Fungal infections pose a serious threat to human life and health, especially among immunocompromised patients, such as organ transplant patients, implanted medical devices, and those with indwelling catheters [1,2,3]. The Candida species such as C. albicans, C. glabrata, C. parapsilosis, C. tropicalis, and C. krusei are the main pathogens that may cause severe mucosal and systemic infections [2]. Effective antifungal drugs are the key to the treatment of Candida infections [4]. Azoles, such as fluconazole, itraconazole, posaconazole, and voriconazole are considered as the first-line treatment of patients with Candida infections [5,6]. However, the broad utilization of azoles has led to drug resistance, which is an increasing problem in clinic isolates [7,8]. Therefore, it is important to develop novel antifungal agents.

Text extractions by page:
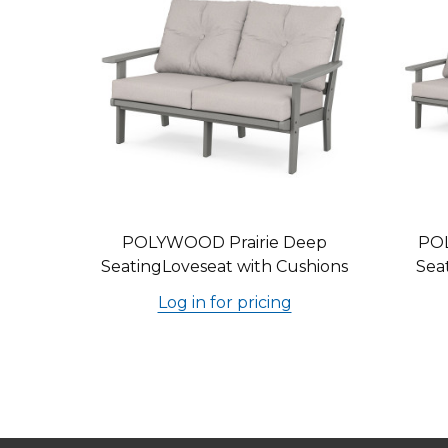
POLYWOOD Prairie Deep
PO
SeatingLoveseat with Cushions
Sea
Log in for pricing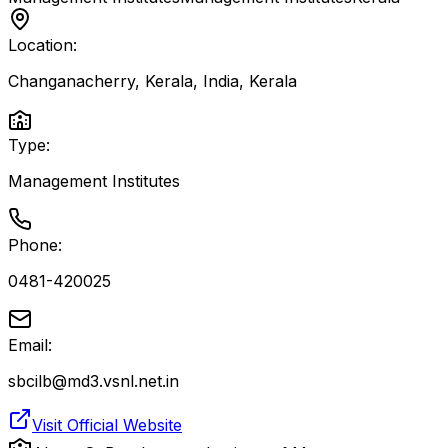
Location:
Changanacherry, Kerala, India
,
Kerala
Type:
Management Institutes
Phone:
0481-420025
Email:
sbcilb@md3.vsnl.net.in
Visit Official Website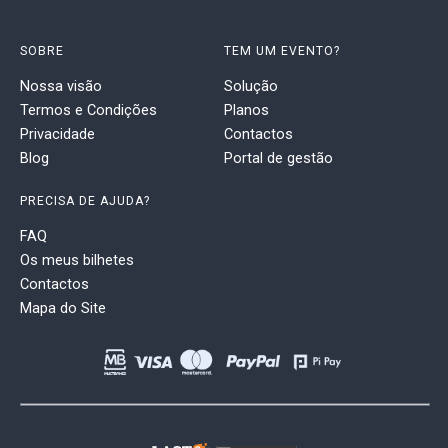
SOBRE
TEM UM EVENTO?
Nossa visão
Solução
Termos e Condições
Planos
Privacidade
Contactos
Blog
Portal de gestão
PRECISA DE AJUDA?
FAQ
Os meus bilhetes
Contactos
Mapa do Site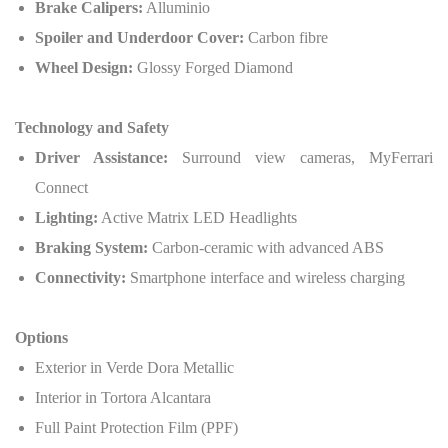
Brake Calipers:
Alluminio
Spoiler and Underdoor Cover:
Carbon fibre
Wheel Design:
Glossy Forged Diamond
Technology and Safety
Driver Assistance:
Surround view cameras, MyFerrari
Connect
Lighting:
Active Matrix LED Headlights
Braking System:
Carbon-ceramic with advanced ABS
Connectivity:
Smartphone interface and wireless charging
Options
Exterior in Verde Dora Metallic
Interior in Tortora Alcantara
Full Paint Protection Film (PPF)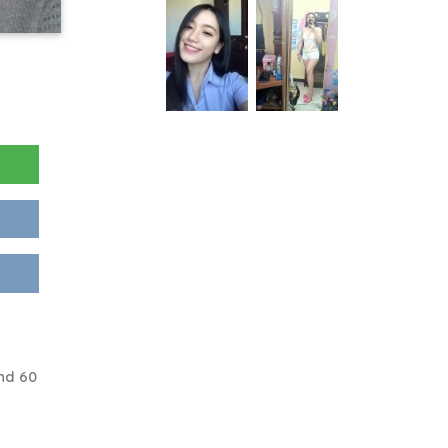
nd 60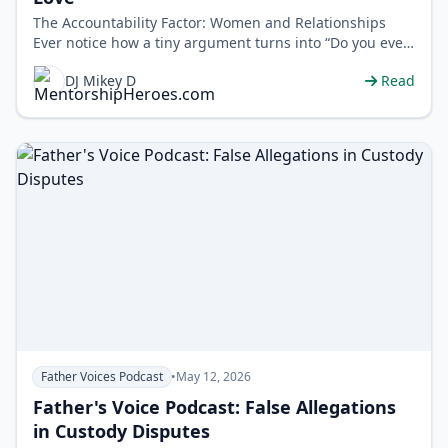
The Accountability Factor: Women and Relationships
Ever notice how a tiny argument turns into “Do you even
respect me?” DJ Mikey D…
DJ Mikey D
Read
Father Voices Podcast
•
May 12, 2026
Father's Voice Podcast: False Allegations
in Custody Disputes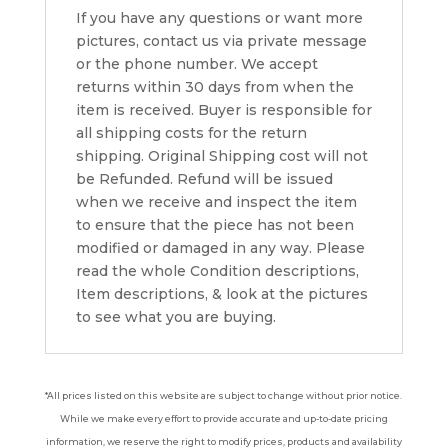
If you have any questions or want more
pictures, contact us via private message
or the phone number. We accept
returns within 30 days from when the
item is received. Buyer is responsible for
all shipping costs for the return
shipping. Original Shipping cost will not
be Refunded. Refund will be issued
when we receive and inspect the item
to ensure that the piece has not been
modified or damaged in any way. Please
read the whole Condition descriptions,
Item descriptions, & look at the pictures
to see what you are buying.
*All prices listed on this website are subject to change without prior notice.
While we make every effort to provide accurate and up-to-date pricing
information, we reserve the right to modify prices, products and availability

Tasks to carry out:
a – List every azole drug named in the passage on fungal infections.
b – Repeat the passage on fungal infections starting at "Fungal infections pose" and ending at "novel antifungal agents.", and swap "drug resistance" for "antifungal resistance".
This data is separate material, apart from the passage on fungal infections.

Results by task:
a – fluconazole, itraconazole, posaconazole, voriconazole

b –
Fungal infections pose a serious threat to human life and health, especially among immunocompromised patients, such as organ transplant patients, implanted medical devices, and those with indwelling catheters [1,2,3]. The Candida species such as C. albicans, C. glabrata, C. parapsilosis, C. tropicalis, and C. krusei are the main pathogens that may cause severe mucosal and systemic infections [2]. Effective antifungal drugs are the key to the treatment of Candida infections [4]. Azoles, such as fluconazole, itraconazole, posaconazole, and voriconazole are considered as the first-line treatment of patients with Candida infections [5,6]. However, the broad utilization of azoles has led to antifungal resistance, which is an increasing problem in clinic isolates [7,8]. Therefore, it is important to develop novel antifungal agents.